Cuando leí El libro de las mentiras, ya me sentí amiguísima de Gastón. Me dieron ganas de decirle: si no fuera por la música no nos salva ni Tarzán. Ese cáncer de garganta sufrimos todo lo que hemos pasado un Holocausto, porque eso fue en nuestro país.
“Yo quería escribir una novela generacional. Qué pudimos haber sido los que hoy tenemos 40 años o más; creímos en los 90 que podríamos haber tenido una alternativa importante. Estábamos en la época de la universidad, era la primera generación que había crecido durante la democracia y tuvimos que empezar a plantearnos nuestras relaciones personales y políticas. Esa época me interesa muchísimo. Era como enfrentarnos a determinado tipo de cosas. Por ejemplo, Carlos Saúl Menem (ex presidente de Argentina), tuvimos que luchar contra él, representaba todas las cosas que nosotros no queríamos. Luego todo fue cambiando de miles maneras, pero me interesaba mucho eso a nivel generacional. Me interesa también contar lo que pasa con los seres humanos en esa edad, cuando estamos descubriendo algunos aspectos importantes del amor, de las relaciones de pareja, de la felicidad, del desamor, que nos van a ir marcando por el resto de la vida. Las ilusiones del amor duran muchísimos años, las políticas no tanto”, dice Gastón.

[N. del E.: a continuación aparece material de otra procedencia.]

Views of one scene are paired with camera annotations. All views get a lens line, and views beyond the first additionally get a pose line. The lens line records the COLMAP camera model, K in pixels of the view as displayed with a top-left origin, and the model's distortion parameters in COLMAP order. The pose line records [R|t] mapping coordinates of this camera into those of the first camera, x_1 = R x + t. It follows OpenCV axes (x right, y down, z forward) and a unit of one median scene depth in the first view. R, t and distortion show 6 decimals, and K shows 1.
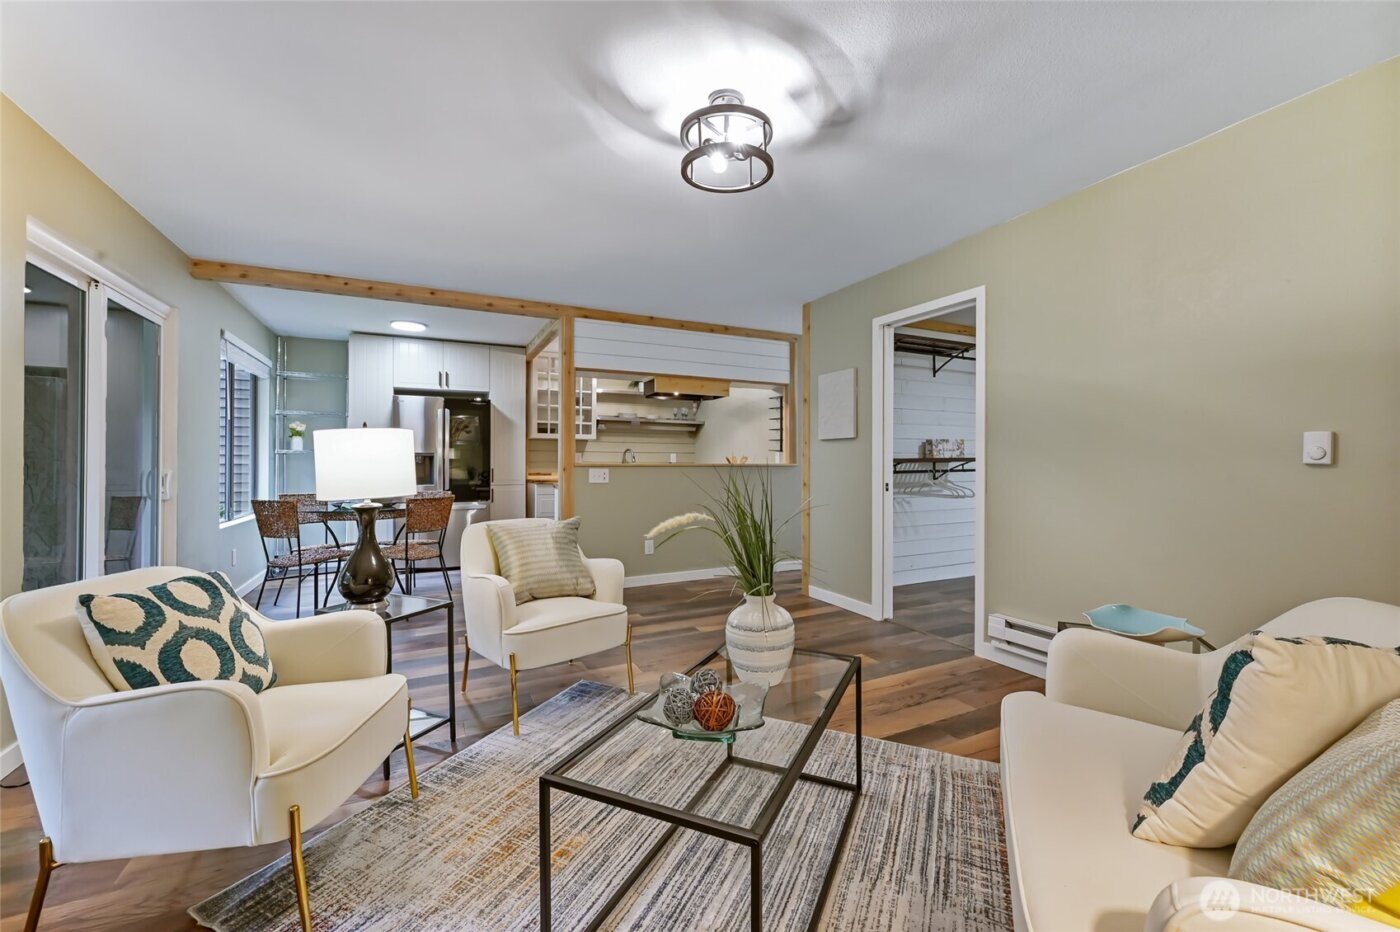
lens RADIAL K [[567.8, 0, 703.3], [0, 567.8, 460.0], [0, 0, 1]] dist [0.000659, 0.000024]
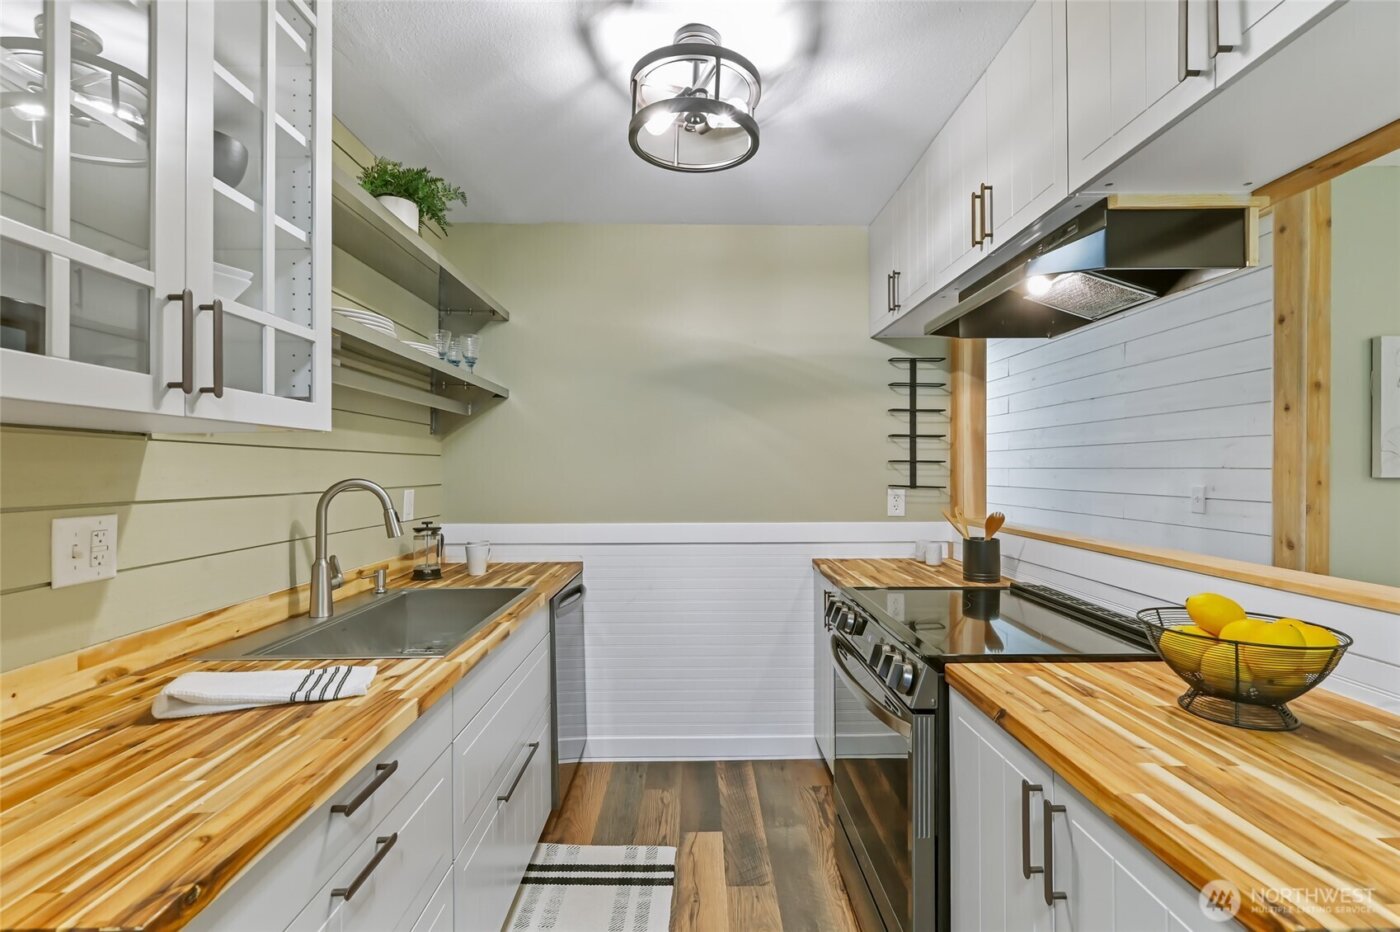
lens RADIAL K [[633.0, 0, 700.0], [0, 633.0, 466.0], [0, 0, 1]] dist [-0.001632, -0.000527]
pose [[0.431838, 0.000371, 0.901951, -0.365032], [-0.007036, 0.999971, 0.002958, -0.032173], [-0.901924, -0.007623, 0.431828, 0.952459]]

Yo vine a México después del segundo mandato de Menem. Antes de la crisis. Como tengo algunos años más que Gastón (no muchos), estuve encarcelada durante la dictadura y los noventa para mí fueron “el viaje” hacia una parte donde pudiera sentirme tranquila, sin militares ni policías, que llegaran una mañana a tu casa, te hicieran un desastre tu hogar y te llevaran en un auto sin placa quién sabe adónde.
Poca gente escribe lo que dejó la dictadura. Hay muchísimos libros y documentales diciendo qué pasó en ella, pero pocos sobre esa generación heredada de no caminar por la noche sin saber que alguien te seguiría.
Pienso en mi padre quemando mis libros en el patio y pienso en ese cáncer de garganta, el militar que termina siendo escrachado y esa Mia conservando el amor a lo largo del tiempo.
Pienso también en todas las desapariciones que hay en México, toda esa sangre que se distribuye a lo largo del continente. Ningún “viaje” nos hará libres de esa condena.
Sí, querida Sandra, somos argenmex. No nos queda de otra.
Yo soy argentina.
Gastón es argentino.
Pero cordobés, ¿eh?
Eso sí, ninguno de los dos peronista. Aunque ese es otro tema que no vamos a explicar aquí.